Au début de 2026, la France entre dans une phase politique intense, allant des élections municipales à la prochaine élection présidentielle. Pourtant, le contexte est dominé par un sentiment de fatalité face aux résultats électoraux et un découragement profond dans le rapport des Français à la politique, comme le documentent les enquêtes d'opinion. Les événements mondiaux, de Davos à Nuuk en passant par Kiev, accentuent cette distraction et mènent à une atonie politique notable : un désintérêt pour les débats budgétaires et une faible visibilité des municipales dans l'actualité.
Dans plusieurs grandes villes, une 'drôle de campagne' émerge, où certains candidats évitent délibérément la dimension politique. Cela semble paradoxal, car les maires restent les élus les plus confiés, avec 68 % de confiance contre seulement 20 % pour les députés, selon l'enquête 'Fractures françaises' de 2025.
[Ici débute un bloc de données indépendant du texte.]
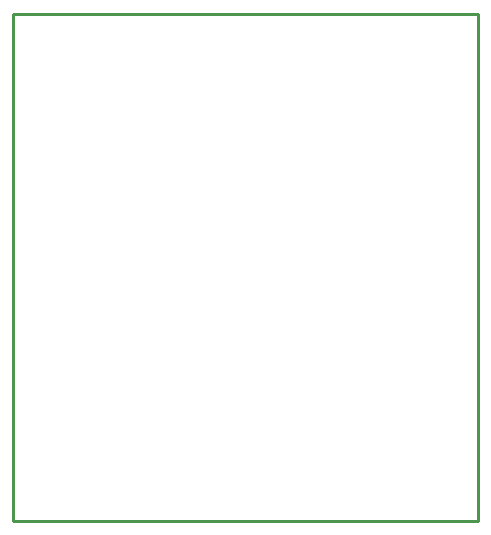
<source format=gko>
G04*
G04 #@! TF.GenerationSoftware,Altium Limited,Altium Designer,22.1.2 (22)*
G04*
G04 Layer_Color=16711935*
%FSLAX43Y43*%
%MOMM*%
G71*
G04*
G04 #@! TF.SameCoordinates,87715656-2F0B-43DF-9688-F49D06068116*
G04*
G04*
G04 #@! TF.FilePolarity,Positive*
G04*
G01*
G75*
%ADD13C,0.254*%
D13*
X0Y0D02*
Y42926D01*
Y0D02*
X39370D01*
Y42926D01*
X0D02*
X39370D01*
M02*

</source>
Cependant, les auteurs de la tribune – Bruno Cautrès et Blanche Leridon de l'Institut Montaigne, ainsi que Didier Barbé, président du Centre d'information civique – proposent une perspective plus nuancée. Leur rapport 'Démocratie : les nouveaux chemins du civisme', basé sur une enquête de Verian auprès de 3 000 Français âgés de 16 ans et plus, confirme le désenchantement mais met en lumière un appétit civique significatif. Ces 40 % d'envie d'engagement représentent un potentiel inexploité qui pourrait contrer la tonalité apocalyptique dominante dans le débat public.